Monday, April 29, 2013

Product Creation: Bosco as a single interface to access both HPC Supercomputers and HTC clusters

What is the role of a product manager in open source teams? The lean business  startup principles  apply, but instead  of paying users we have scientists competing to  get results first.
Risk increases if one does not discover what future users really want
We found our that a team at University of California San Diego (UCSD) SDSC’s Gordon Supercomputer Assists in Crunching Large Hadron Collider Data. used Bosco to connect Gordon supercomputer  to OSG grid  in order to
do rapidly processing raw data from almost one billion particle collisions as part of a project to help define the future research agenda for the Large Hadron Collider (LHC).
According Lothar Bauerdick, OSG Executive Director,
 Giving us access to the Gordon supercomputer effectively doubled the data processing compute power available to us,”
Dan Fraser and I called Frank Wuerthwein , who is the soul of this project and a top researcher in the field of dark-matter.

We discovered that Bosco - off the shelf - needed some customization. Why? Because Bosco was never designed for this double purpose to access both HPC (High Performance Computing) and HTC (High Throughput Computing)  resources. Derek Weitzel from Bosco helped the team in San Diego. How Frank W. and the team did make Gordon work may be subject of an amazing article. They did it, and without the engineering creativity, no product manager can pull out a solution. What the product manager can do is to find out what the scientists really want. We to go to and fro from developers to the users, until we know what to deliver with minimum risks.

Risk is lower if we frequently ask Joe users what they really want
Gordon is part of XSEDE Extreme Science and Engineering Discovery Environment, which consists mainly of supercomputers. The name is impressive, but intimidating for a talented  user with laptop, normally a Mac trying to reach.Gordon and the like


I wrote to the team:
Can we work closely with UCSD team to make a Bosco-based two way interface to submit jobs from OSG to a designated XSEDE resource(s)? This is a special user case, that perhaps can be applied in other situations.
Dan Fraser has a special talent to find from a pool of talented engineers the ones with the synergy to make a functional  team ready to deliver. He recruited Mats Rynge who actually wrote the final Abstract we will present at XSEDE13 as a poster with the idea.

"Moving job submission and management close to the user and to systems they are already familiar with, will make using XSEDE resources accessible to users who might not have much UNIX and HPC experience. The model also makes it easier for users to access local campus clusters one day and then an XSEDE resource the next one. Bosco can also provide an interface to XSEDE for gateways and other portal systems.
In this Poster we demonstrate how users can easily download, install, and use the Bosco capability for managing distributed computing jobs from their desktops."

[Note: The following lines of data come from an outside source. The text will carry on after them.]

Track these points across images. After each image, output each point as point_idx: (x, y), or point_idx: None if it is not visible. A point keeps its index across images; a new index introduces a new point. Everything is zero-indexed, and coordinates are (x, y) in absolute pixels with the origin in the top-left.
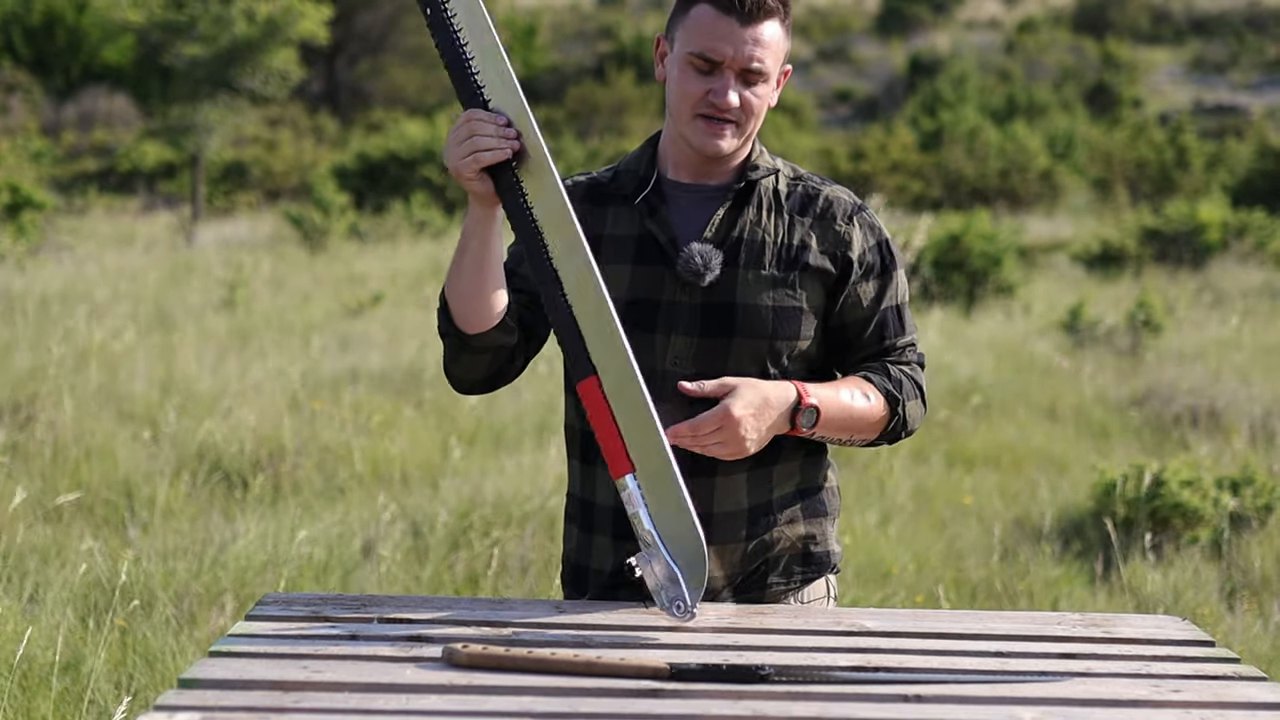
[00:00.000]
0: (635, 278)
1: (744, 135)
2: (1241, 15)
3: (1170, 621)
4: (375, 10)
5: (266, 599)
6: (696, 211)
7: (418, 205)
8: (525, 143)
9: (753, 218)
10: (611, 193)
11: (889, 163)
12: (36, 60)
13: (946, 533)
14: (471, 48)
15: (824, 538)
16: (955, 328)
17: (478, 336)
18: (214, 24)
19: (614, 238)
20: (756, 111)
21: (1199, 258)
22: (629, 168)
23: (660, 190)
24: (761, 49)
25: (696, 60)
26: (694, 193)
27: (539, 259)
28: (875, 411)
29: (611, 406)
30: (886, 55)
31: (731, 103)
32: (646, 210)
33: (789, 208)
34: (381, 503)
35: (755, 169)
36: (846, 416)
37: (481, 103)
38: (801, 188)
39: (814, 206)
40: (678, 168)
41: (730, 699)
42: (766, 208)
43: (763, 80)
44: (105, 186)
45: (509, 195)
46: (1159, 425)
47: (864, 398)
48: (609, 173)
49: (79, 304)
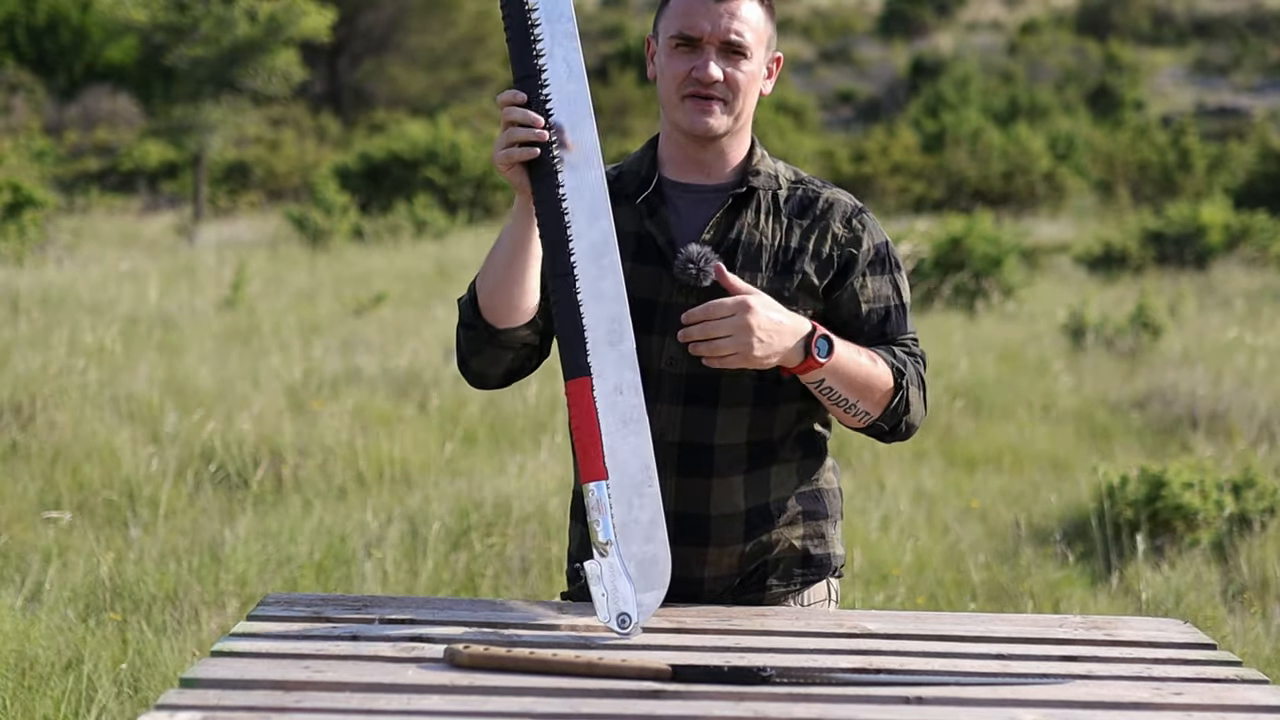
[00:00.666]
0: (633, 277)
1: (733, 114)
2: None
3: (1172, 624)
4: (378, 10)
5: (268, 599)
6: (695, 212)
7: (420, 206)
8: (574, 137)
9: (750, 220)
10: (615, 191)
11: (891, 164)
12: (39, 59)
13: (948, 534)
14: (543, 29)
15: (825, 540)
16: (957, 329)
17: (506, 332)
18: (216, 24)
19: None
20: (743, 88)
21: (1201, 260)
22: (631, 168)
23: (660, 191)
24: (739, 23)
25: (678, 41)
26: (692, 193)
27: (560, 252)
28: (883, 378)
29: (599, 411)
30: (889, 57)
31: (713, 75)
32: (647, 210)
33: (788, 211)
34: (382, 503)
35: (756, 174)
36: (857, 369)
37: (536, 85)
38: (802, 190)
39: (813, 209)
40: (675, 166)
41: (732, 700)
42: (765, 211)
43: (745, 57)
44: (107, 186)
45: (541, 185)
46: (1161, 427)
47: (872, 360)
48: (614, 171)
49: (80, 304)
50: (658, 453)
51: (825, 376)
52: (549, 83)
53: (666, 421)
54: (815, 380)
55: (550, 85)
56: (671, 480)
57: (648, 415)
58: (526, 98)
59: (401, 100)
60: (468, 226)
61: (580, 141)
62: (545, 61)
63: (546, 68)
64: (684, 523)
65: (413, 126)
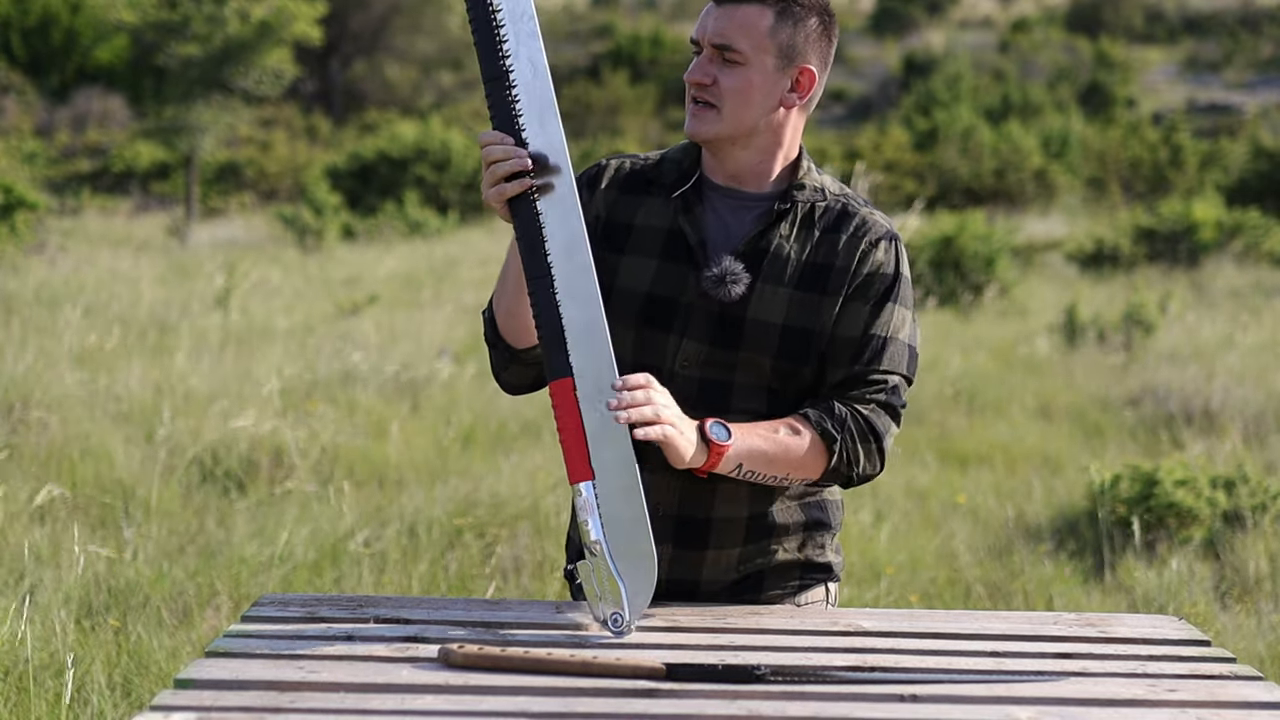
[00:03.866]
0: (659, 273)
1: (726, 120)
2: (1235, 14)
3: (1166, 621)
4: (368, 10)
5: (262, 599)
6: (730, 218)
7: (411, 205)
8: (543, 138)
9: (784, 232)
10: (651, 179)
11: (883, 162)
12: (31, 61)
13: (941, 532)
14: (508, 29)
15: (824, 549)
16: (950, 327)
17: (526, 351)
18: (207, 23)
19: (644, 229)
20: (738, 93)
21: (1193, 257)
22: (674, 157)
23: (699, 189)
24: (731, 26)
25: (691, 45)
26: (730, 198)
27: (536, 254)
28: (808, 447)
29: (583, 411)
30: (881, 54)
31: (696, 77)
32: (682, 206)
33: (821, 225)
34: (377, 503)
35: (801, 188)
36: (770, 445)
37: (504, 86)
38: (841, 206)
39: (847, 225)
40: (711, 170)
41: (726, 699)
42: (797, 223)
43: (738, 63)
44: (99, 187)
45: (518, 199)
46: (1153, 425)
47: (791, 431)
48: (655, 158)
49: (73, 305)
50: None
51: (742, 461)
52: (516, 83)
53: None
54: (731, 468)
55: (518, 85)
56: (676, 482)
57: None
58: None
59: (392, 100)
60: (459, 226)
61: (549, 141)
62: (511, 62)
63: (513, 68)
64: (685, 525)
65: (403, 126)
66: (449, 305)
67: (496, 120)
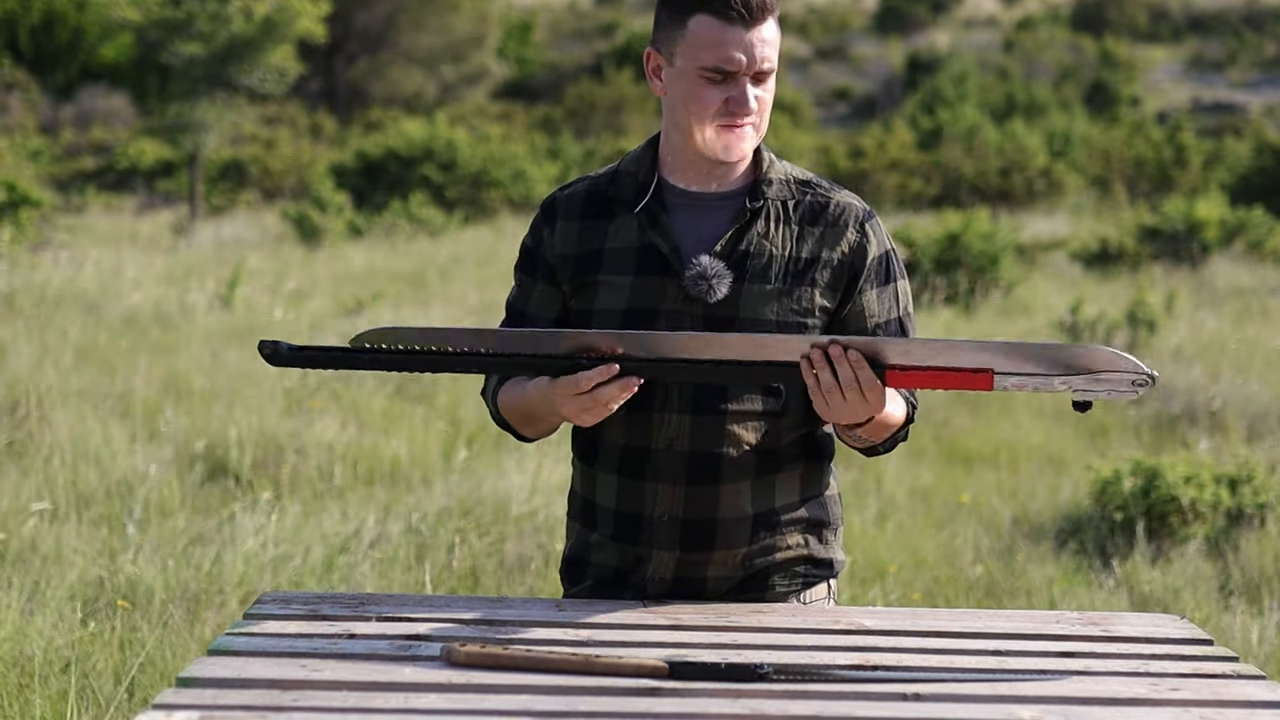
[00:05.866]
0: (636, 289)
1: (760, 133)
2: (1239, 13)
3: (1169, 620)
4: (374, 9)
5: (265, 597)
6: (701, 220)
7: (416, 204)
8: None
9: (760, 230)
10: (611, 197)
11: (888, 161)
12: (36, 58)
13: (944, 531)
14: None
15: (827, 545)
16: (954, 325)
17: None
18: (211, 21)
19: (615, 250)
20: (768, 105)
21: (1197, 256)
22: (628, 169)
23: (661, 197)
24: (769, 47)
25: (710, 74)
26: (698, 201)
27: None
28: (898, 417)
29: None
30: (885, 53)
31: (753, 109)
32: (648, 220)
33: (797, 218)
34: (380, 502)
35: (769, 184)
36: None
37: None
38: (811, 196)
39: (825, 215)
40: (683, 174)
41: (729, 698)
42: (775, 219)
43: (771, 75)
44: (103, 185)
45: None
46: (1157, 423)
47: (894, 400)
48: (608, 173)
49: (77, 303)
50: (667, 461)
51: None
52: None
53: (675, 430)
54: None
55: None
56: (680, 488)
57: (656, 424)
58: (608, 367)
59: (397, 98)
60: (464, 225)
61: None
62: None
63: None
64: (691, 528)
65: (408, 124)
66: (454, 304)
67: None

 The poster was accepted. Here are the reviewer comments.

----------------------- REVIEW ---------------------
PAPER: 243
TITLE: Bosco - A Simple Interface for managing jobs on both XSEDE and Campus computing resources
AUTHORS: Derek Weitzel, Daniel Fraser, Miha Ahronovitz and Mats Rynge
----------- REVIEW 1 -----------
Poster will present Bosco, a tool for bridging the gap between desktop users and HPC resources.  Such tools are key to making cyberinfrastructure more accessible to a broader audience, and the abstract indicates that this application is fully featured and ready for XSEDE users to install and use.
----------- REVIEW  2 -----------
This abstract describes an interface to submit tasks to cluster computing, regardless if it is a HPC in your institution or XSEDE resources. Apparently, Bosco provides the easy to use interface to submit tasks to heterogeneous resources and even facilitates to switch a task from one HPC to another. This topic is indeed relevant to the XSEDE 13 because creates a transparency to use HPC resource for new scientist that needs to interact with XSEDE resources.
----------- REVIEW 3  -----------
A tool that allows users easy access to multiple types of resources  - including different OS versions - is always of interest to this community.

A quote from the interview with Hans Meuer, the International Supercomputing Conference  ISC'13 General Chair,  also shows the hope to make the access to the TOP500 supercomputers more easy for simple human beings
Miha: Have you seen this University of California San Diego (UCSD) press release ? They used Bosco to link the HPC Gordon Super Computer to OSG (Open Science Grid),  an HTC resource.  The results improved in a spectacular manner.
Hans And I would love to cover this topic at ISC Big Data'13 conference in Heidelberg, September 25 and 26, 2013. Sverre Jarp from CERN is the conference chair. We just have started the preparation of this event.